── Ausgewählter Auszug ──
Holokratie: Veränderte Ansprüche an Arbeit
Manche Jobbeschreibungen und Tätigkeitsfelder sind für seinen Inhaber wenig inspirierend oder herausfordernd, passen nicht mehr zu seiner Entwicklung. Ein holokratisch organisiertes Team hingegen bedeutet, dass ein Mitarbeiter viel häufiger seine Rollen wechselt beziehungsweise seinen Arbeitsbereich deutlich erweitert. Dadurch, dass auch abseits der Kreise Mitarbeiter verschiedene Rollen einnehmen können, bleibt das Unternehmen dynamisch und kann leichter auf Änderungen reagieren.
Ziel von Holokratie ist es, dass Leute Rollen einnehmen, weil sie dafür geeignet sind. So wird nebenbei die Mitarbeitermotivation gefördert, die ihrerseits zu mehr Innovation beiträgt.
Meetingkultur in der Holokratie
Obwohl die Effektivität von Meetings oftmals infrage gestellt wird, kommt die Holokratie nicht ohne aus, mehr noch: Sie sind ein wichtiger Bestandteil. Allerdings folgen die Meetings klaren Regeln, die für Effektivität sorgen. Die Treffen erfolgen in drei Formaten:
- Operative Meetings: Hier steht geht es um alltägliche Aufgaben und die Frage, wie die Effizienz bestimmter Projekte gesteigert werden kann.
- Strategische Meetings: Hier werden die wichtigsten Fragestellungen diskutiert.
- Steuerungsmeetings: Sie dienen der Weiterentwicklung der Strukturen – etwa, ob Kreise vielleicht zusammengelegt werden könnten oder neue entwickelt werden müssen.
Da es keine klassischen Führungsrollen mehr gibt, stoßen die Teammitglieder aufgrund ihrer eigenen Erfahrungen mit Problemen selbst neue Entwicklungen an. Entscheidungen werden nach Konsent getroffen, das bedeutet, dass relevante Argumente ausgetauscht werden und ein Beschluss gefasst wird, wenn keine triftigen Einwände vorliegen.
Die Struktur der Meetings und Rollen bedingt außerdem einen sachlichen Austausch, bei dem persönliche Animositäten nach Möglichkeit ausgeschlossen werden. Vergleichbar ist das wie in einem Mannschaftsspiel: Man mag vielleicht den einen oder anderen Mannschaftskollegen nicht besonders sympathisch finden, aber in seiner jeweiligen Rolle spielt man ihm den Ball zu, wenn man sieht, dass dieser an geeigneter Position steht.
───
── Eingabedaten ──
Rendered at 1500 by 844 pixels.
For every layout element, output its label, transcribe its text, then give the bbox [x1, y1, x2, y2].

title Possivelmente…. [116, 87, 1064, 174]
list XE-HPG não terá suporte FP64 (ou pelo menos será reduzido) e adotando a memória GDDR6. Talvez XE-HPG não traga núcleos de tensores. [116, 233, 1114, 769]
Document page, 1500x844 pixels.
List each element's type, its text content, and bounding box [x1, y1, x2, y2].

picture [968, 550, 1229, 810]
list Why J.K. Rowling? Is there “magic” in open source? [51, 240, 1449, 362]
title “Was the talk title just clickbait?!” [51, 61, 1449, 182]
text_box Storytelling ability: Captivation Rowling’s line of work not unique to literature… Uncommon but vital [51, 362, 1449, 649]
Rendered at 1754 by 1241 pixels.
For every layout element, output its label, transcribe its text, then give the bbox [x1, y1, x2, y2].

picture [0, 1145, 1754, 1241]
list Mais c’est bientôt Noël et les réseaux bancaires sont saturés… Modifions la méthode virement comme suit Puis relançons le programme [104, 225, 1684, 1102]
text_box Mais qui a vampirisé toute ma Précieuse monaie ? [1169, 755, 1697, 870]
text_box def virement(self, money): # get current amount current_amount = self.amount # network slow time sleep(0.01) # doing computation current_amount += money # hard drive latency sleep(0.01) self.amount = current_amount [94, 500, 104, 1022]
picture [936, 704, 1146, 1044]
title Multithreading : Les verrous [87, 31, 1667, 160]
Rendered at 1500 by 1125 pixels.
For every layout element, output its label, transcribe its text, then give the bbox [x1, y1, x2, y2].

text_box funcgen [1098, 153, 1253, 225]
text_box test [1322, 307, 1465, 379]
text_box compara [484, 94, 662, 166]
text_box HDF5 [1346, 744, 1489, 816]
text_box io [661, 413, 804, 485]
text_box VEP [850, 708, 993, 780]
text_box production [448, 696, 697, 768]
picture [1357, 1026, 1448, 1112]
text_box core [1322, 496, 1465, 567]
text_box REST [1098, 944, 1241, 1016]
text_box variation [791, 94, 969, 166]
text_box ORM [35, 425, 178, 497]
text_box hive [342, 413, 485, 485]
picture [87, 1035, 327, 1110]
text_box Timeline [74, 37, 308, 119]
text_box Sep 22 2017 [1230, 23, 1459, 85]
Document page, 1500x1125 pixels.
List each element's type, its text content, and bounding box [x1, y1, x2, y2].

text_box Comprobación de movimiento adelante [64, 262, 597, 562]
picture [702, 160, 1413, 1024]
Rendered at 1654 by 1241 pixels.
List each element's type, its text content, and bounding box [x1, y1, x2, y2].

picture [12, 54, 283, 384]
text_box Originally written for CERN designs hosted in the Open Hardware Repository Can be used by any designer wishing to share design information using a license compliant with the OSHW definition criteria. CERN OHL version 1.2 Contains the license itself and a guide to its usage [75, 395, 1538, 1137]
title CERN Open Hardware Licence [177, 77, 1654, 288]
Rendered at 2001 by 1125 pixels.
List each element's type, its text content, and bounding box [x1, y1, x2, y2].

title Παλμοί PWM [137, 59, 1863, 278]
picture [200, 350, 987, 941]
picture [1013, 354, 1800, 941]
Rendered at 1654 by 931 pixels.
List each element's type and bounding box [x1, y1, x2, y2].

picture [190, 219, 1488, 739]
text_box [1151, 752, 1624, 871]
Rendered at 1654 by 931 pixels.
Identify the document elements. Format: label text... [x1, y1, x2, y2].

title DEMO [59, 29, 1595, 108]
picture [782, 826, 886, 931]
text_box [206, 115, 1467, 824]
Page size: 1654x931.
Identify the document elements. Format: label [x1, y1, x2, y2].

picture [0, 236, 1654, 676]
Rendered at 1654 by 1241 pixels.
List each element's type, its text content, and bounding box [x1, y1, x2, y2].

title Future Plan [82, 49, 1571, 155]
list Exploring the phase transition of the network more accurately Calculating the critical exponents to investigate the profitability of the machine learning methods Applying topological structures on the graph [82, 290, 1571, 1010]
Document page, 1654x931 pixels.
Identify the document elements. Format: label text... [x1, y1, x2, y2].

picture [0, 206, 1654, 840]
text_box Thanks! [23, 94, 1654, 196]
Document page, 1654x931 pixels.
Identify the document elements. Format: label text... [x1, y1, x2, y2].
───
» **Zu erledigen**
1) Beantworte anhand des Auszugs zur Holokratie:
(a) Nach welchem Verfahren werden Entscheidungen getroffen, und wann wird ein Beschluss gefasst?
(b) Wozu dienen Steuerungsmeetings?
(c) Welches Ziel verfolgt die Holokratie bei der Vergabe von Rollen?
2) Gib aus den Eingabedaten die Zeilen vom Anfang bis einschließlich der Zeile mit „text_box Storytelling ability: Captivation" als JSON-Liste von Strings wieder, je Zeile ein String und ohne Leerzeilen.

» **Antworten**
1)
(a) Entscheidungen werden nach Konsent getroffen: Relevante Argumente werden ausgetauscht, und ein Beschluss wird gefasst, wenn keine triftigen Einwände vorliegen.
(b) Sie dienen der Weiterentwicklung der Strukturen, etwa der Frage, ob Kreise zusammengelegt werden könnten oder neue entwickelt werden müssen.
(c) Leute sollen Rollen einnehmen, weil sie dafür geeignet sind.

2)
[
  "Rendered at 1500 by 844 pixels.",
  "For every layout element, output its label, transcribe its text, then give the bbox [x1, y1, x2, y2].",
  "title Possivelmente…. [116, 87, 1064, 174]",
  "list XE-HPG não terá suporte FP64 (ou pelo menos será reduzido) e adotando a memória GDDR6. Talvez XE-HPG não traga núcleos de tensores. [116, 233, 1114, 769]",
  "Document page, 1500x844 pixels.",
  "List each element's type, its text content, and bounding box [x1, y1, x2, y2].",
  "picture [968, 550, 1229, 810]",
  "list Why J.K. Rowling? Is there “magic” in open source? [51, 240, 1449, 362]",
  "title “Was the talk title just clickbait?!” [51, 61, 1449, 182]",
  "text_box Storytelling ability: Captivation Rowling’s line of work not unique to literature… Uncommon but vital [51, 362, 1449, 649]"
]